── Exercise inputs
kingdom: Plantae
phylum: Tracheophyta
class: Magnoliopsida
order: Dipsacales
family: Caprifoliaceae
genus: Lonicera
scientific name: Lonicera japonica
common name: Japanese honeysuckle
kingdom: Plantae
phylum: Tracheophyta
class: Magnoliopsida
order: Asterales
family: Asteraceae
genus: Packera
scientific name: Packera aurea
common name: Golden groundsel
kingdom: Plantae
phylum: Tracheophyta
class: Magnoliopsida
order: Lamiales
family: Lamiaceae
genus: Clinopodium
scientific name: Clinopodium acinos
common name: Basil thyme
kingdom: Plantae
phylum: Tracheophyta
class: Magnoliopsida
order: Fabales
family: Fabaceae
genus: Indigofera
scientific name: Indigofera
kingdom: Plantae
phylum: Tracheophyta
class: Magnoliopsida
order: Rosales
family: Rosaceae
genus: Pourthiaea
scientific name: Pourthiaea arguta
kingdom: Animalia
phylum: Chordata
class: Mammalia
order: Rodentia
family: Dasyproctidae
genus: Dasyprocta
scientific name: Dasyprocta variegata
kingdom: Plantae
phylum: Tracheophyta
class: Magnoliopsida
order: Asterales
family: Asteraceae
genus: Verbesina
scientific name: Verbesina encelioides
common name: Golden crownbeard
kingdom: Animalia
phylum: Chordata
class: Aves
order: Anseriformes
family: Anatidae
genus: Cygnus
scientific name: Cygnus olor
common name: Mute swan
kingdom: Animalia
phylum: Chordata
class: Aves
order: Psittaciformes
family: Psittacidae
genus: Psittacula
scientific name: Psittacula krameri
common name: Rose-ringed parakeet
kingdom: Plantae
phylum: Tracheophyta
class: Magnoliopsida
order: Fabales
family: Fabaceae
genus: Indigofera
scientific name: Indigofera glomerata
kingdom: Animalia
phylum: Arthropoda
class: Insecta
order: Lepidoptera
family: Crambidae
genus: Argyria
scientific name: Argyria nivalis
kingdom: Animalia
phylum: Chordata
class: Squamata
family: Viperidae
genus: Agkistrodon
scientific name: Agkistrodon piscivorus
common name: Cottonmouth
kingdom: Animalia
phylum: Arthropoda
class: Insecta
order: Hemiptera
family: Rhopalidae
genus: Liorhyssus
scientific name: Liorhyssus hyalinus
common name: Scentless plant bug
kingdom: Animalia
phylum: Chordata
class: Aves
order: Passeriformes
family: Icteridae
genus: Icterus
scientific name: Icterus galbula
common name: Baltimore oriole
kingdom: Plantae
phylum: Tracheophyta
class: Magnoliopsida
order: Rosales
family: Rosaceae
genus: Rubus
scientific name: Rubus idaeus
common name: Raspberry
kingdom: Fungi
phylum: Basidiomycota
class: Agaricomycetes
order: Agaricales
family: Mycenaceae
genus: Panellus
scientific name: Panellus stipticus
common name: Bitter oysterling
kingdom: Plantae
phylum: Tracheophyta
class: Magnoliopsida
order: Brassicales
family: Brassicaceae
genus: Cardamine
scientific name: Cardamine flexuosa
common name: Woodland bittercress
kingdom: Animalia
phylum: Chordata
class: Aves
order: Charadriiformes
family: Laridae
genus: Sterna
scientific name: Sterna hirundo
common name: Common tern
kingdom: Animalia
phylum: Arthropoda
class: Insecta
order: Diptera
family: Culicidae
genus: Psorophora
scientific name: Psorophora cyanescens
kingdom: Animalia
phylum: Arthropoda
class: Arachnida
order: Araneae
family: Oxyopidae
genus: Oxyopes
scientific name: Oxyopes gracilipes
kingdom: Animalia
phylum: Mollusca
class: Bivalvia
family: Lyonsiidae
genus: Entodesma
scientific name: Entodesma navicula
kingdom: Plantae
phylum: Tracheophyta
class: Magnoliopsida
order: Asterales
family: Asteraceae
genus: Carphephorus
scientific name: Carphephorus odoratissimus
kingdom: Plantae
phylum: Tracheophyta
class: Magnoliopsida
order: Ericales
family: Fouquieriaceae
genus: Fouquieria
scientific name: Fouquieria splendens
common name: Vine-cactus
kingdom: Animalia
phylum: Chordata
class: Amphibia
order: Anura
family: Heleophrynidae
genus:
────
• [Goal] Reproduce all of the lines above verbatim, from the first through the last.

• [Full output]
kingdom: Plantae
phylum: Tracheophyta
class: Magnoliopsida
order: Dipsacales
family: Caprifoliaceae
genus: Lonicera
scientific name: Lonicera japonica
common name: Japanese honeysuckle
kingdom: Plantae
phylum: Tracheophyta
class: Magnoliopsida
order: Asterales
family: Asteraceae
genus: Packera
scientific name: Packera aurea
common name: Golden groundsel
kingdom: Plantae
phylum: Tracheophyta
class: Magnoliopsida
order: Lamiales
family: Lamiaceae
genus: Clinopodium
scientific name: Clinopodium acinos
common name: Basil thyme
kingdom: Plantae
phylum: Tracheophyta
class: Magnoliopsida
order: Fabales
family: Fabaceae
genus: Indigofera
scientific name: Indigofera
kingdom: Plantae
phylum: Tracheophyta
class: Magnoliopsida
order: Rosales
family: Rosaceae
genus: Pourthiaea
scientific name: Pourthiaea arguta
kingdom: Animalia
phylum: Chordata
class: Mammalia
order: Rodentia
family: Dasyproctidae
genus: Dasyprocta
scientific name: Dasyprocta variegata
kingdom: Plantae
phylum: Tracheophyta
class: Magnoliopsida
order: Asterales
family: Asteraceae
genus: Verbesina
scientific name: Verbesina encelioides
common name: Golden crownbeard
kingdom: Animalia
phylum: Chordata
class: Aves
order: Anseriformes
family: Anatidae
genus: Cygnus
scientific name: Cygnus olor
common name: Mute swan
kingdom: Animalia
phylum: Chordata
class: Aves
order: Psittaciformes
family: Psittacidae
genus: Psittacula
scientific name: Psittacula krameri
common name: Rose-ringed parakeet
kingdom: Plantae
phylum: Tracheophyta
class: Magnoliopsida
order: Fabales
family: Fabaceae
genus: Indigofera
scientific name: Indigofera glomerata
kingdom: Animalia
phylum: Arthropoda
class: Insecta
order: Lepidoptera
family: Crambidae
genus: Argyria
scientific name: Argyria nivalis
kingdom: Animalia
phylum: Chordata
class: Squamata
family: Viperidae
genus: Agkistrodon
scientific name: Agkistrodon piscivorus
common name: Cottonmouth
kingdom: Animalia
phylum: Arthropoda
class: Insecta
order: Hemiptera
family: Rhopalidae
genus: Liorhyssus
scientific name: Liorhyssus hyalinus
common name: Scentless plant bug
kingdom: Animalia
phylum: Chordata
class: Aves
order: Passeriformes
family: Icteridae
genus: Icterus
scientific name: Icterus galbula
common name: Baltimore oriole
kingdom: Plantae
phylum: Tracheophyta
class: Magnoliopsida
order: Rosales
family: Rosaceae
genus: Rubus
scientific name: Rubus idaeus
common name: Raspberry
kingdom: Fungi
phylum: Basidiomycota
class: Agaricomycetes
order: Agaricales
family: Mycenaceae
genus: Panellus
scientific name: Panellus stipticus
common name: Bitter oysterling
kingdom: Plantae
phylum: Tracheophyta
class: Magnoliopsida
order: Brassicales
family: Brassicaceae
genus: Cardamine
scientific name: Cardamine flexuosa
common name: Woodland bittercress
kingdom: Animalia
phylum: Chordata
class: Aves
order: Charadriiformes
family: Laridae
genus: Sterna
scientific name: Sterna hirundo
common name: Common tern
kingdom: Animalia
phylum: Arthropoda
class: Insecta
order: Diptera
family: Culicidae
genus: Psorophora
scientific name: Psorophora cyanescens
kingdom: Animalia
phylum: Arthropoda
class: Arachnida
order: Araneae
family: Oxyopidae
genus: Oxyopes
scientific name: Oxyopes gracilipes
kingdom: Animalia
phylum: Mollusca
class: Bivalvia
family: Lyonsiidae
genus: Entodesma
scientific name: Entodesma navicula
kingdom: Plantae
phylum: Tracheophyta
class: Magnoliopsida
order: Asterales
family: Asteraceae
genus: Carphephorus
scientific name: Carphephorus odoratissimus
kingdom: Plantae
phylum: Tracheophyta
class: Magnoliopsida
order: Ericales
family: Fouquieriaceae
genus: Fouquieria
scientific name: Fouquieria splendens
common name: Vine-cactus
kingdom: Animalia
phylum: Chordata
class: Amphibia
order: Anura
family: Heleophrynidae
genus:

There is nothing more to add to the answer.